Because you're not annoying.

How do you like it when you get an email in your inbox from a company you've never heard of? I bet that's not the kind of company you want to work for or marketer you want to be. If someone didn't ask to hear from you yet, it doesn't mean they won't want to hear from you later. It's your job to prove to them -- through helpful content and valuable offers -- that they should stay up to date with your company via email. If you force your email content on anyone too early, even if you know in the depths of your soul that they're a great fit for your products or services, you risk preemptively losing their trust and their future business.

How to Grow an Opt-In Email List

So what should you do instead? Grow an opt-in email list. We've already written a post of clever ways to go about doing this, which you can check out here. But below are the basic best practices that have a very big bang for their buck when it comes to consistently growing an email list.

1) Create gated assets so there's a reason for people to give you their email address.

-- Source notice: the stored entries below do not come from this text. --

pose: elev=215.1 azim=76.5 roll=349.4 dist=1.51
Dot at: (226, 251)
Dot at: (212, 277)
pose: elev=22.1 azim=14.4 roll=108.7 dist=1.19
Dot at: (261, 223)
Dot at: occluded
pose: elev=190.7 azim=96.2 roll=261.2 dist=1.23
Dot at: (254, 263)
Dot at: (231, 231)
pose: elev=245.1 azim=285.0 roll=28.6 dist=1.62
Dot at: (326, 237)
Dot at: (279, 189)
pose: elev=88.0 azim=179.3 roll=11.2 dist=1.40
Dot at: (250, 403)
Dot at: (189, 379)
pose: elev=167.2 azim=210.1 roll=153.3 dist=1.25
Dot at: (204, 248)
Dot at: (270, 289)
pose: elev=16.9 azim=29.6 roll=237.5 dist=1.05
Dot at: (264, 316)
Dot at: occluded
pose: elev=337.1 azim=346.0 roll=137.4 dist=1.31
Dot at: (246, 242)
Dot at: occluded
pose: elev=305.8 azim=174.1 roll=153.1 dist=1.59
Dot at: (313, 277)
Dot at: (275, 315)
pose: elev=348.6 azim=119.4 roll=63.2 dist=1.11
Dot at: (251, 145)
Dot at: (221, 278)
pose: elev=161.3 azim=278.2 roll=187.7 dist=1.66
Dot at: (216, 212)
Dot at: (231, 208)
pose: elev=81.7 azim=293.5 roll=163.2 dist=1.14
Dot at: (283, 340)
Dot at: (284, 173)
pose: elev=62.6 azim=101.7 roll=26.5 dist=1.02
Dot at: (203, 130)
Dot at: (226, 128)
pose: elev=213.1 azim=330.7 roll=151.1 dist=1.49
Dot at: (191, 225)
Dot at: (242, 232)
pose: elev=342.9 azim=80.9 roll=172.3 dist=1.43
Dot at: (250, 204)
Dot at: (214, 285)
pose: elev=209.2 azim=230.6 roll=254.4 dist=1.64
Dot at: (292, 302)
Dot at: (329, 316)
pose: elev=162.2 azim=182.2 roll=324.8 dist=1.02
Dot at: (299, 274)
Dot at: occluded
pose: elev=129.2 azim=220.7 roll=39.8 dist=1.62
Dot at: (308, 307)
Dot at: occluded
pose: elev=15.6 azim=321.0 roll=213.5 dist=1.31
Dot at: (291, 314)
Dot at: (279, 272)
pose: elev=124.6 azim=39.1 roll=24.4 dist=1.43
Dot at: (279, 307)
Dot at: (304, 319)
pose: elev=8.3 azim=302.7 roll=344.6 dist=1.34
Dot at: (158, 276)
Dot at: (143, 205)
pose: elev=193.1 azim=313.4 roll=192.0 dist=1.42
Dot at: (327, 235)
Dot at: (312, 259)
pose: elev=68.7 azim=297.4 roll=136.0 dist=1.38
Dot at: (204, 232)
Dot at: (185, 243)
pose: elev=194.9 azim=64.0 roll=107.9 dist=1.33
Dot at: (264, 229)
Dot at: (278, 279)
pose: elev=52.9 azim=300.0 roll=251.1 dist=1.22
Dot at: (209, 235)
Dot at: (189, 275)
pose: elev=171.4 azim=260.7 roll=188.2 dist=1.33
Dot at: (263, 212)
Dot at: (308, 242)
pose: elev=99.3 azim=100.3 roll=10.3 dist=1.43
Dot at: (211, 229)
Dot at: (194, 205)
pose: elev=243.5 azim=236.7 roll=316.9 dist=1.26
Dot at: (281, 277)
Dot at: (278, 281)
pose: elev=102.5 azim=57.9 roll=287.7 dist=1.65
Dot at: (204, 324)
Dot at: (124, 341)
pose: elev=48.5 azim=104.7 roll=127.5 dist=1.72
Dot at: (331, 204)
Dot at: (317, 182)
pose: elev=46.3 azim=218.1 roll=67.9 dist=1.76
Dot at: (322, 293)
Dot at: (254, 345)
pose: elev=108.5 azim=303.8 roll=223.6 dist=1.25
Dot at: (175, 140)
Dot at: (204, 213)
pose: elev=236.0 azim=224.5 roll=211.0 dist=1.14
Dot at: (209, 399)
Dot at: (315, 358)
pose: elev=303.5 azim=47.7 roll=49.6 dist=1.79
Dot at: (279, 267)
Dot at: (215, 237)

Webinars, ebooks, templates, etc. -- these are all good long-form, premium content assets that people may find valuable enough to give over their email address. The more gated assets you have to put behind landing pages, the better -- a wider variety of content will make it easier for you to attract a wider swath of people.

2) Create useful tools.

If ebooks aren't your jam, create tools instead. I don't recommend a one-or-the-other approach, necessarily, but if you have more dev talent than writing talent, this may be a more attractive option for you. For example, we created Marketing Grader (formerly Website Grader, HubSpot's first tool) -- which is free to use, but prompts you to input an email address. We also took a similar approach to a more recent tool, the Blog Topic Generator.

3) Promote those gated assets on your marketing channels.

Now that you have some gated assets that can capture email addresses, spend a considerable amount of time making sure the world knows about them. You have plenty of channels at your disposal -- social media, PPC, and email are common ones to turn to. But none will provide lasting returns quite like your blog. Consider this scenario:

You promote your new gated assets by blogging about subject matters related to the content assets you've created, and then put CTAs that lead to the asset's landing page on every one of those blog posts.

Now let's say, hypothetically, your blog posts get about 100 views per month, and your visitor-to-lead conversion rate on the blog is about 2%. That means you'd get two leads from a single blog post each month.

Then, let's say you write 30 blog posts a month. That means you'd get 60 leads in a month -- 2 from each blog post. Now keep doing that for a year. The work you did to blog that first month will continue to drive leads throughout the year. That means you're actually getting 4,680 opt-in contacts a month by the end of a 12-month period because of the compounding effects of blogging -- not just 720 opt-in contacts (60 leads*12 months).

blogging_compounding_returns.jpg

4) Run creative email marketing campaigns.

Most people don't think of email as a lead- or contact-generating channel. But because people forward helpful emails to colleagues or friends, it can actually expand your database if you simply make forwarding or sharing email content easy for recipients. Include calls-to-action in your emails that make sharing an obvious choice for recipients, particularly with your most useful assets.

If you already have a pretty large database, you also likely have some contacts that have gone quite stale. If so, I recommend running a re-engagement campaign that can help you both scrub your list and prevent the kind of spam and IP issues I addressed earlier, as well as reawaken old contacts that might have forgotten about you, but would actually be great fits for sales. If you want help structuring a send like that, check out this blog post.

What else do you do to generate legitimate, opt-in email addresses for your email marketing program?